[Techie Tuesdays] Ruchir Falodiya and his Vision Beyond Eyesight
Tuesday January 15, 2013 , 4 min Read
On a warm Sunday evening, an excited Ruchir Falodiya welcomes us in his small apartment. With a million dollar smile on his face, he said, “Let me show you something really cool” and he quickly reaches out for his laptop. He pulls up a webpage in Hindi and the speakers come to life as it begins to read out the text on the screen. He says, “It can now read Hindi also.”
Ruchir is one of the developers for the NVDA project, which makes computers accessible to blind people. Ruchir has a day job where he manages online campaigns and brand for Tanishq. And by the way, did we mention that Ruchir is blind?
Never a disability
Ruchir prides himself in having had a completely normal childhood and upbringing. “I was never put into any kind of special school
and I think every blind person in the world should be allowed a normal lifestyle. How will someone ever be a part of the general society if you bring them up making them think they’re different and less capable?”Ruchir is a BCA and MBA from Alliance University. His experience on getting employed is an interesting one –
“I really wanted to work for Oracle. The kind of work that they’ve done in the space of making computers accessible to blind people was amazing and I wanted to contribute to it. But at the interview, the hiring team from Oracle asked me, ‘how would you work?’ That really shocked me. When people from the pioneers of accessibility solutions itself don’t know how people like me could work, it just goes to show how little this world knows about accessibility solutions.”
Ruchir spends a fair amount of time counselling parents of disabled children, encouraging them to let their children be more independent but exposing them to the real world. “If I can lead an independent life, anyone can.”
NVDA and a philosophy of equality
NVDA is a free and open source project which is aimed at making computers more accessible to blind people. An alternative to expensive OCR software, the philosophy behind NVDA is two-fold. One is to make normal computers accessible to blind people and the other is to make accessibility and the second reason is to make accessibility technology available for free.
Ruchir shares, “there are already so many barriers keeping blind people from entering main stream employment and putting a price to accessibility is just one more barrier. Braille keyboards and costly accessibility solutions are things that will get in the way of a company hiring a visually challenged person. There shouldn’t be any such barrier at all.”
Some of the main sponsors for the NVDA project offered to buy the technology for a large sum of money. The team refused to sell out. Ruchir explains why –
“NVDA was built with the vision that a blind person shouldn’t have to pay extra for something that will allow them to be more normal. Had we sold out, the buyers could have sold the software, which would have completely beaten the purpose of making NVDA.”
With the newly developed support for Hindi, Ruchir hopes that more people can use the technology.

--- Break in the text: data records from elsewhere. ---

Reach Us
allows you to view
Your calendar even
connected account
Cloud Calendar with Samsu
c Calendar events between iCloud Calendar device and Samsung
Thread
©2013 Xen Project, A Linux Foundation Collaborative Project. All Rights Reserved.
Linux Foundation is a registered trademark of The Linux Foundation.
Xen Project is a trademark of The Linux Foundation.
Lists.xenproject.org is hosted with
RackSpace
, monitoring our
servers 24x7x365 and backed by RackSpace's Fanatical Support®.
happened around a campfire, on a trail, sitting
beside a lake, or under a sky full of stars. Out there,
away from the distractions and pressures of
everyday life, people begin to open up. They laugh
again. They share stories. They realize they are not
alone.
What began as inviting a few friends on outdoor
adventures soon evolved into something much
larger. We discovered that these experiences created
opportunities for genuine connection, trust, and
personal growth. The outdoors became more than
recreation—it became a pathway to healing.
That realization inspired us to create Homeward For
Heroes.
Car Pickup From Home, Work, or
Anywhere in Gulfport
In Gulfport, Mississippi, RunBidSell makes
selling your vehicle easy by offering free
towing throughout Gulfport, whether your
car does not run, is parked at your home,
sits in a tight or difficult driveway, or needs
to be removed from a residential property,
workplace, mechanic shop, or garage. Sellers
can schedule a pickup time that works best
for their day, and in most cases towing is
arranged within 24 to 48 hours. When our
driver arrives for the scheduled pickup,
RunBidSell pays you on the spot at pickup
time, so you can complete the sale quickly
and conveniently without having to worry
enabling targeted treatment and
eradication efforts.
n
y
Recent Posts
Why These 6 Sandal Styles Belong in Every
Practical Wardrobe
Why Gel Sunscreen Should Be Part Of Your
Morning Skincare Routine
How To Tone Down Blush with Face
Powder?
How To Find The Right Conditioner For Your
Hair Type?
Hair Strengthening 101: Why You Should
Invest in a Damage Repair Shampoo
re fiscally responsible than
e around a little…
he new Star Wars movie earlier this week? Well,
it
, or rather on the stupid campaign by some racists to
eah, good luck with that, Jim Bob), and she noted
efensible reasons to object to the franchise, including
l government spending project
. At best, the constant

Less sympathy, more empathy
Ruchir shares that he hates being seen through sympathetic eyes. “As a kid a lot of people used to question as to how I would pass my exams. Taking my marksheet with 90% on it thrilled me every single time. I love proving people wrong through hard work” And hard work has exactly been what has pulled Ruchir through his life and has made his disability almost non-existent. Some of his friends say, “Being blind, he sees a lot more than people who can”.
His request to people is a simple one and something that will make the world a much better place – “Be a less sympathetic and more empathetic.”